### ACTIVITY 1
From the zirconium carbide text, list each other carbide that ZrC's density is compared against, with the density the text gives for it.
### ACTIVITY 2
According to the zirconium carbide text, what gives ZrC its very high melting point, high elastic modulus and hardness?
### ACTIVITY 3
Reproduce the part of the zirconium carbide text between "It appears as" and "are crucial requirements.", inclusive.

### SUPPLIED PASSAGE

*** Block opens ***

Zirconium carbide (ZrC|auto=1) is an extremely hard refractory ceramic material, commercially used in tool bits for cutting tools. It is usually processed by sintering.

==Properties==

Thermal expansion coefficients of ZrC
| T | α_{V} ^{[units?]} |
|---|---|
| 100 °C | 0.141 |
| 200 °C | 0.326 |
| 400 °C | 0.711 |
| 800 °C | 1.509 |
| 1200 °C | 2.344 |

It appears as a gray metallic powder with cubic crystal structure. It is highly corrosion resistant. This group IV interstitial transition-metal carbide is also an example of ultra high temperature ceramics (UHTC). Due to the presence of metallic bonding, ZrC has a thermal conductivity of 20.5 W/(m·K) and an electrical conductivity of around 2.3 megasiemens per metre, both of which are similar to that for zirconium metal. The strong covalent Zr-C bond gives this material a very high melting point (~3530 °C), high elastic modulus (~440 GPa) and hardness (25 GPa). ZrC has a lower density (6.73 g/cm^{3}) compared to other carbides like WC (15.8 g/cm^{3}), TaC (14.5 g/cm^{3}) and HfC (12.67 g/cm^{3}). ZrC seems suitable for use in re-entry vehicles, rocket/scramjet engines or supersonic vehicles in which low densities and high temperature load-bearing capabilities are crucial requirements.

*** Block closes ***

### LISTED ENTRIES
*** Block opens ***

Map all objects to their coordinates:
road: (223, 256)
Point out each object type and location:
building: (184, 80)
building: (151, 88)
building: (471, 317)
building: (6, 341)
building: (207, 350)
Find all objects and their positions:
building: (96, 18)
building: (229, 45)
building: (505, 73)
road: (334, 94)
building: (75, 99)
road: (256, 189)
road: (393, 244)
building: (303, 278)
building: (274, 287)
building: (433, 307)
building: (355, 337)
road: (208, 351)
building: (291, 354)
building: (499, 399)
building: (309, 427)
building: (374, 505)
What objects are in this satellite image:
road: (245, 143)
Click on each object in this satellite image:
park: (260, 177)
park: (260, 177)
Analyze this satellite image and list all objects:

*** Block closes ***

### ANSWER BOX 1
- WC: 15.8 g/cm³
- TaC: 14.5 g/cm³
- HfC: 12.67 g/cm³

### ANSWER BOX 2
The strong covalent Zr-C bond gives ZrC its very high melting point (~3530 °C), high elastic modulus (~440 GPa) and hardness (25 GPa).

### ANSWER BOX 3
It appears as a gray metallic powder with cubic crystal structure. It is highly corrosion resistant. This group IV interstitial transition-metal carbide is also an example of ultra high temperature ceramics (UHTC). Due to the presence of metallic bonding, ZrC has a thermal conductivity of 20.5 W/(m·K) and an electrical conductivity of around 2.3 megasiemens per metre, both of which are similar to that for zirconium metal. The strong covalent Zr-C bond gives this material a very high melting point (~3530 °C), high elastic modulus (~440 GPa) and hardness (25 GPa). ZrC has a lower density (6.73 g/cm^{3}) compared to other carbides like WC (15.8 g/cm^{3}), TaC (14.5 g/cm^{3}) and HfC (12.67 g/cm^{3}). ZrC seems suitable for use in re-entry vehicles, rocket/scramjet engines or supersonic vehicles in which low densities and high temperature load-bearing capabilities are crucial requirements.